EPA-Derived diHEPAs Attenuate Lipopolysaccharide-Induced Acute Lung Injury by Regulating Inflammation and Redox Homeostasis

Acute lung injury (ALI) is characterized by excessive inflammation, oxidative stress, and impaired resolution responses, partly driven by dysregulated macrophage activation. In this study, a defined mixture of eicosapentaenoic acid (EPA)-derived dihydroxyeicosapentaenoic acids (diHEPAs), comprising 5,15-diHEPA and 8,15-diHEPA at an equimolar ratio, was generated using soybean lipoxygenase and its protective effects on lipopolysaccharide (LPS)-induced ALI were investigated. Mice were orally administered 5,15-diHEPA (40 μg/kg), 8,15-diHEPA (40 μg/kg), or the diHEPA mixture (20 μg/kg each) for 7 days before LPS challenge.
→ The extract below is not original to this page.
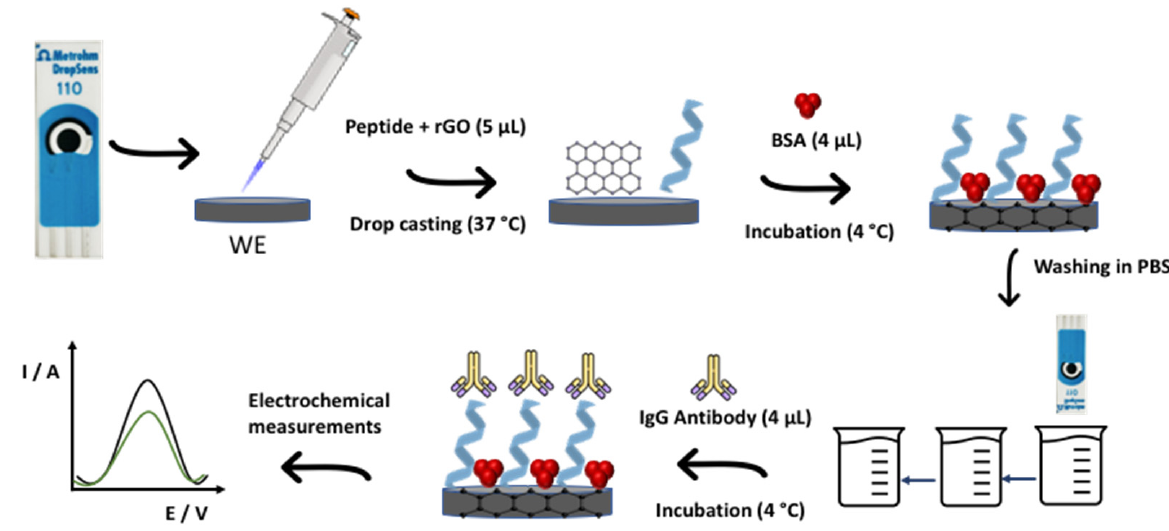
Figure 1. Schematic illustration of immunosensor step-by-step construction.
LPS exposure induced severe lung injury, as evidenced by an increased lung wet/dry ratio, inflammatory cell infiltration, and oxidative stress. Treatment with diHEPAs attenuated lung pathological damage, reduced proinflammatory cytokine production, and restored redox homeostasis. Consistently, in vitro studies in RAW264.7 macrophages showed that the diHEPA mixture suppressed LPS-induced inflammatory responses through the inhibition of NF-κB signaling and rebalanced oxidative stress via modulation of the NOX2/Nrf2/HO-1/ROS axis. Altogether, these results indicate that EPA-derived diHEPAs confer protection against ALI by suppressing inflammation and restoring redox balance, emphasizing their potential as therapeutic agents for ALI.